# shoulder blade against 3/4 bands + pigeon



## Wingshooter (Dec 24, 2009)

I went stump shooting yesterday and found these two shoulder blades. They are between 3/8 and 1/2 thick. I had to try my 3/4 straight cut bands against them. The shoulder blades are quite old but still hard.

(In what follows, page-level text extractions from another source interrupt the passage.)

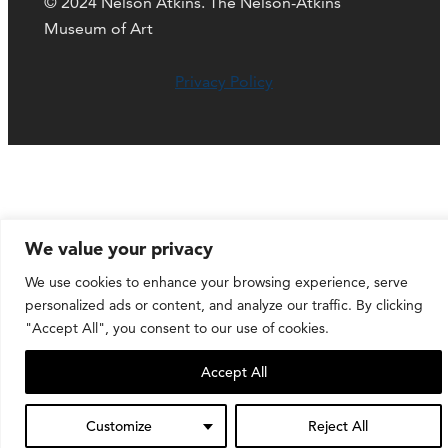
© 2024 Nelson Atkins. The Nelson-Atkins
Museum of Art
Privacy Policy
We value your privacy
We use cookies to enhance your browsing experience, serve
personalized ads or content, and analyze our traffic. By clicking
"Accept All", you consent to our use of cookies.
Accept All
Customize
Reject All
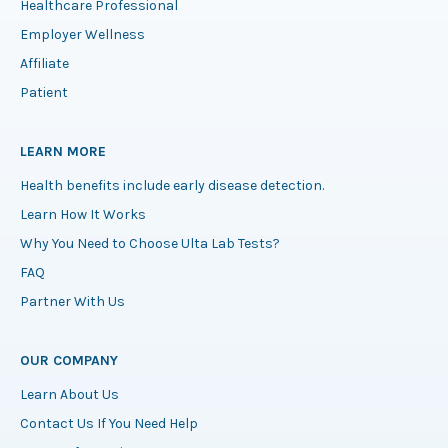
Healthcare Professional
Employer Wellness
Affiliate
Patient
LEARN MORE
Health benefits include early disease detection.
Learn How It Works
Why You Need to Choose Ulta Lab Tests?
FAQ
Partner With Us
OUR COMPANY
Learn About Us
Contact Us If You Need Help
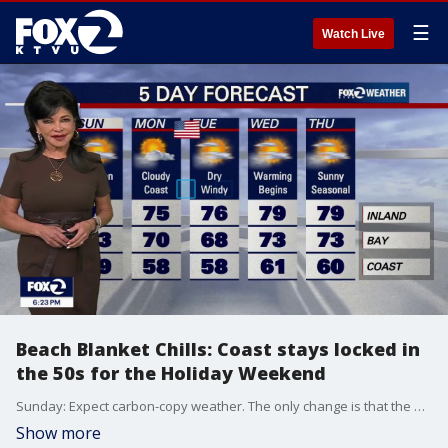
☰
Watch Live
Beach Blanket Chills: Coast stays locked in
the 50s for the Holiday Weekend
Sunday: Expect carbon-copy weather. The only change is that the North Bay fog will clear out a little earlier in the morning compared to today. West winds 10-20 MPH Memorial Day Monday: The marine layer gets even deeper, pushing thick fog way inland. Widespread morning clouds will be slow to clear. Expect cool, cloudy beaches in the 50s, bayshores in the low 60s, and only the furthest interior spots reaching the 70s. Tuesday: A low-pressure system is now expected to pass to our north, which will cut off our ocean air and trigger a dry, northwesterly breeze. This wind shift will cause temperatures to warm on Tuesday, kicking off a modest warming trend.
Show more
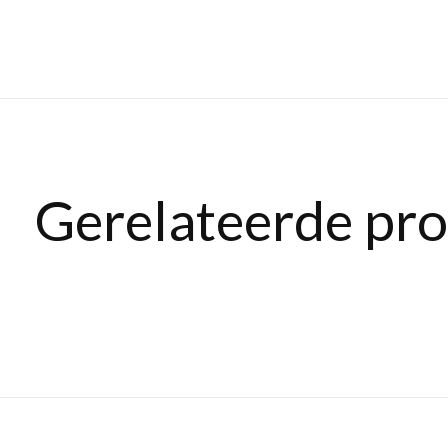
Gerelateerde pr
Carousel items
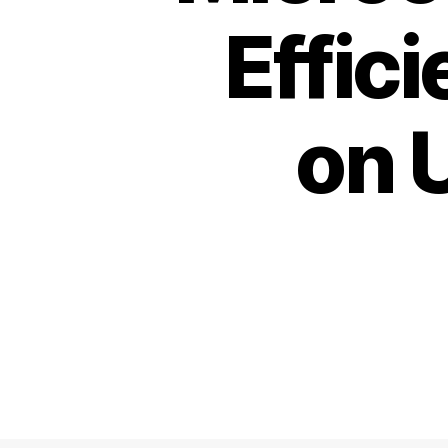
Effic
on 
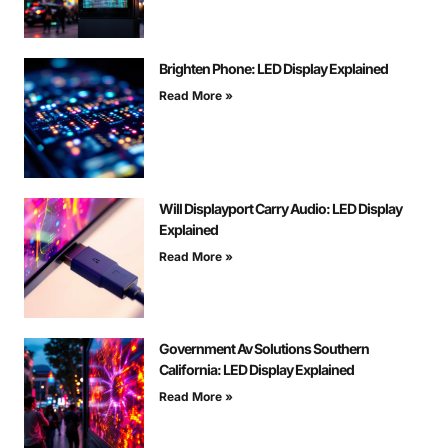
Brighten Phone: LED Display Explained
Read More »
Will Displayport Carry Audio: LED Display
Explained
Read More »
Government Av Solutions Southern
California: LED Display Explained
Read More »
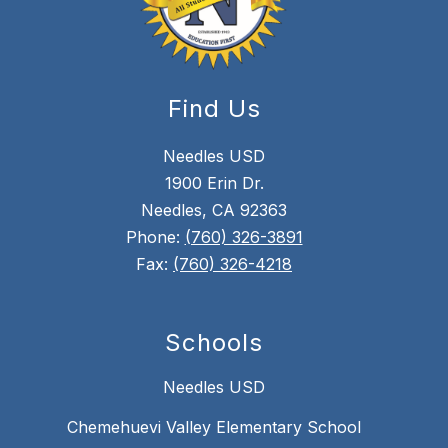
Find Us
Needles USD
1900 Erin Dr.
Needles, CA 92363
Phone:
(760) 326-3891
Fax:
(760) 326-4218
Schools
Needles USD
Chemehuevi Valley Elementary School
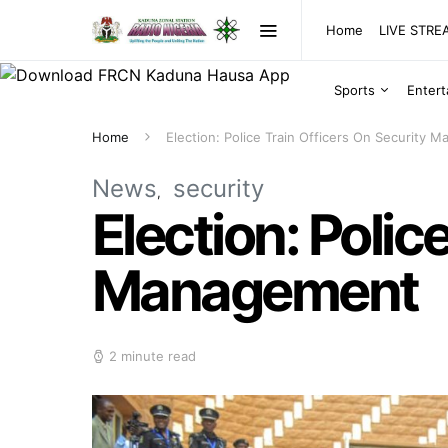
Home
LIVE STR
Sports
Enter
Home
Election: Police Train Officers On Security 
News
security
Election: Polic
Management
2 minute read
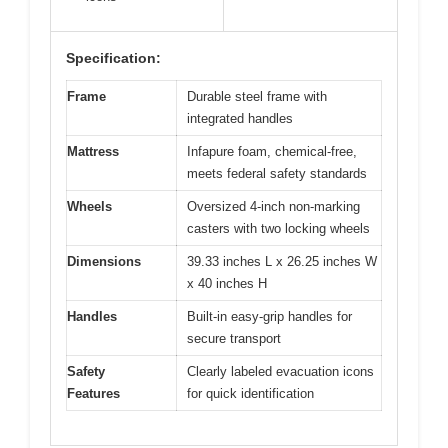
Specification:
Frame
Durable steel frame with
integrated handles
Mattress
Infapure foam, chemical-free,
meets federal safety standards
Wheels
Oversized 4-inch non-marking
casters with two locking wheels
Dimensions
39.33 inches L x 26.25 inches W
x 40 inches H
Handles
Built-in easy-grip handles for
secure transport
Safety
Clearly labeled evacuation icons
Features
for quick identification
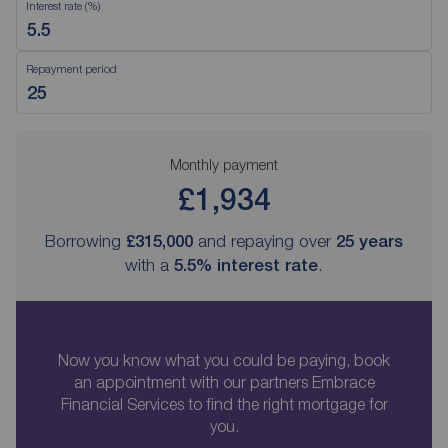
Interest rate (%)
Repayment period
Monthly payment
£1,934
Borrowing
£315,000
and repaying over
25
years
with a
5.5
% interest rate
.
Now you know what you could be paying, book
an appointment with our partners Embrace
Financial Services to find the right mortgage for
you.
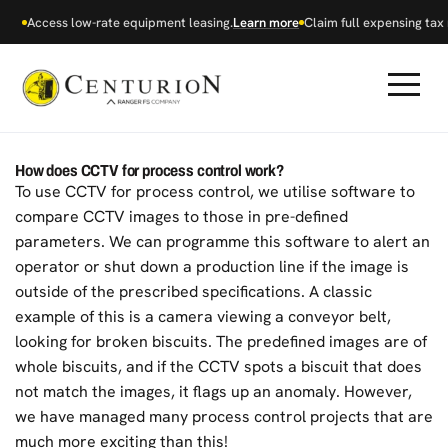
Access low-rate equipment leasing.
Learn more
Claim full expensing tax r
How does CCTV for process control work?
To use CCTV for process control, we utilise software to
compare CCTV images to those in pre-defined
parameters. We can programme this software to alert an
operator or shut down a production line if the image is
outside of the prescribed specifications. A classic
example of this is a camera viewing a conveyor belt,
looking for broken biscuits. The predefined images are of
whole biscuits, and if the CCTV spots a biscuit that does
not match the images, it flags up an anomaly. However,
we have managed many process control projects that are
much more exciting than this!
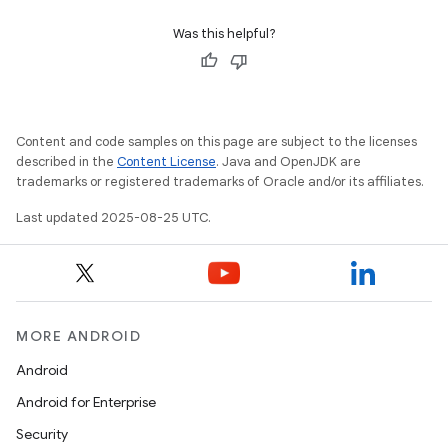
Was this helpful?
Content and code samples on this page are subject to the licenses
described in the
Content License
. Java and OpenJDK are
trademarks or registered trademarks of Oracle and/or its affiliates.
Last updated 2025-08-25 UTC.
MORE ANDROID
Android
Android for Enterprise
Security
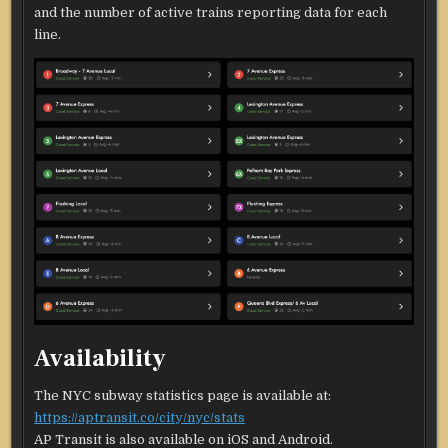
and the number of active trains reporting data for each
line.
Availability
The NYC subway statistics page is available at:
https://aptransit.co/city/nyc/stats
AP Transit is also available on iOS and Android.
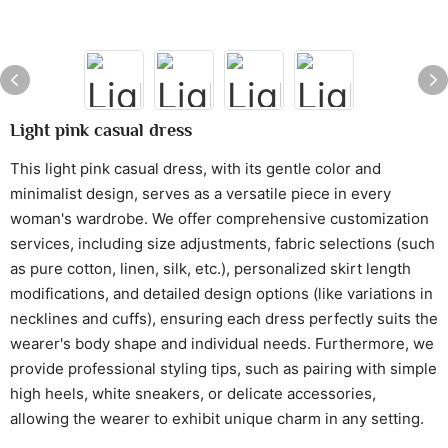
Light pink casual dress
This light pink casual dress, with its gentle color and
minimalist design, serves as a versatile piece in every
woman's wardrobe. We offer comprehensive customization
services, including size adjustments, fabric selections (such
as pure cotton, linen, silk, etc.), personalized skirt length
modifications, and detailed design options (like variations in
necklines and cuffs), ensuring each dress perfectly suits the
wearer's body shape and individual needs. Furthermore, we
provide professional styling tips, such as pairing with simple
high heels, white sneakers, or delicate accessories,
allowing the wearer to exhibit unique charm in any setting.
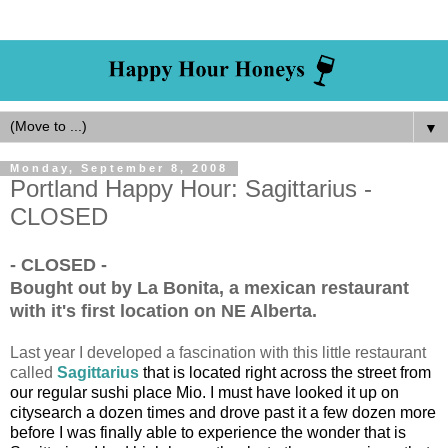
▼
Monday, September 8, 2008
Portland Happy Hour: Sagittarius -
CLOSED
- CLOSED -
Bought out by La Bonita, a mexican restaurant
with it's first location on NE Alberta.
Last year I developed a fascination with this little restaurant
called
Sagittarius
that is located right across the street from
our regular sushi place Mio. I must have looked it up on
citysearch a dozen times and drove past it a few dozen more
before I was finally able to experience the wonder that is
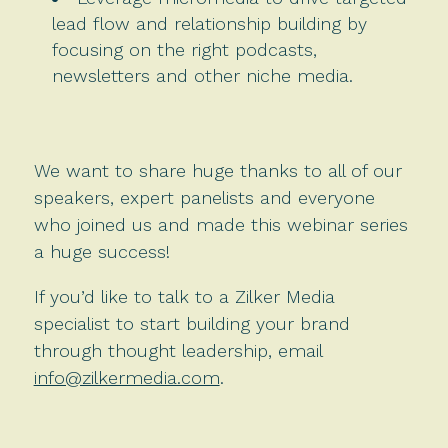
lead flow and relationship building by
focusing on the right podcasts,
newsletters and other niche media.
We want to share huge thanks to all of our
speakers, expert panelists and everyone
who joined us and made this webinar series
a huge success!
If you’d like to talk to a Zilker Media
specialist to start building your brand
through thought leadership, email
info@zilkermedia.com
.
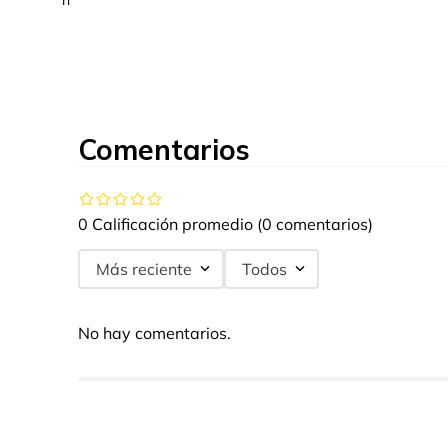
n
Comentarios
0 Calificación promedio
(0 comentarios)
Más reciente
Todos
No hay comentarios.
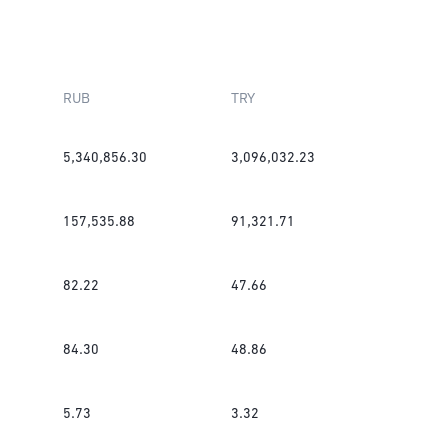
RUB
TRY
5,340,856.30
3,096,032.23
157,535.88
91,321.71
82.22
47.66
84.30
48.86
5.73
3.32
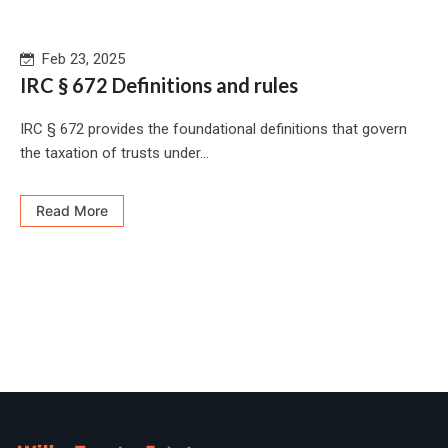
Feb 23, 2025
IRC § 672 Definitions and rules
IRC § 672 provides the foundational definitions that govern
the taxation of trusts under...
Read More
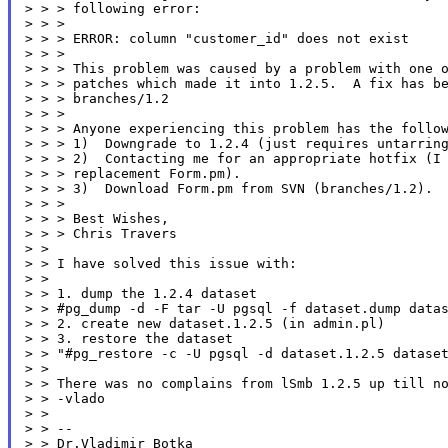
> > > following error:

> > >

> > > ERROR: column "customer_id" does not exist

> > >

> > > This problem was caused by a problem with one o
> > > patches which made it into 1.2.5.  A fix has be
> > > branches/1.2

> > >

> > > Anyone experiencing this problem has the follow
> > > 1)  Downgrade to 1.2.4 (just requires untarring
> > > 2)  Contacting me for an appropriate hotfix (I 
> > > replacement Form.pm).

> > > 3)  Download Form.pm from SVN (branches/1.2).

> > >

> > > Best Wishes,

> > > Chris Travers

> >

> > I have solved this issue with:

> >

> > 1. dump the 1.2.4 dataset

> > #pg_dump -d -F tar -U pgsql -f dataset.dump datas
> > 2. create new dataset.1.2.5 (in admin.pl)

> > 3. restore the dataset

> > "#pg_restore -c -U pgsql -d dataset.1.2.5 dataset
> >

> > There was no complains from lSmb 1.2.5 up till no
> > -vlado

> >

> > --

> > Dr.Vladimir Botka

This morning I had a go at some pigeons with the paintballs and the 3/4 bands. This is the first time I have tried this with the 3/4 I have always used the 1 inch bands for pigeons. As long as you dead on this combo works for pigeons to. Like the man said accuracy trumps brute force.


----------



## slingshooterPT (Feb 22, 2014)

Great Kill man  Paintballs :thumbsup:


----------



## JTslinger (Jan 26, 2015)

I never would have thought a paintball had enough force behind it to kill a pigeon. Ya learn something new every day.


----------



## Charles (Aug 26, 2010)

Good stuff, Roger!!! Hmmmm ... I wonder if one could make a slingshot frame from a shoulder blade .....

Cheers .... Charles


----------



## oldmiser (Jan 22, 2014)

Nice shooting~~I would have to say your fire ant has some good sting to it....Look's like 3/4" bands did the trick...I am thinking 5/16" steel would take care of the pigeon very well.....Best too you enjoy your outings..~AKAOldmiser


----------



## Beanflip (Sep 11, 2010)

Sweet! Here,watch it again.


----------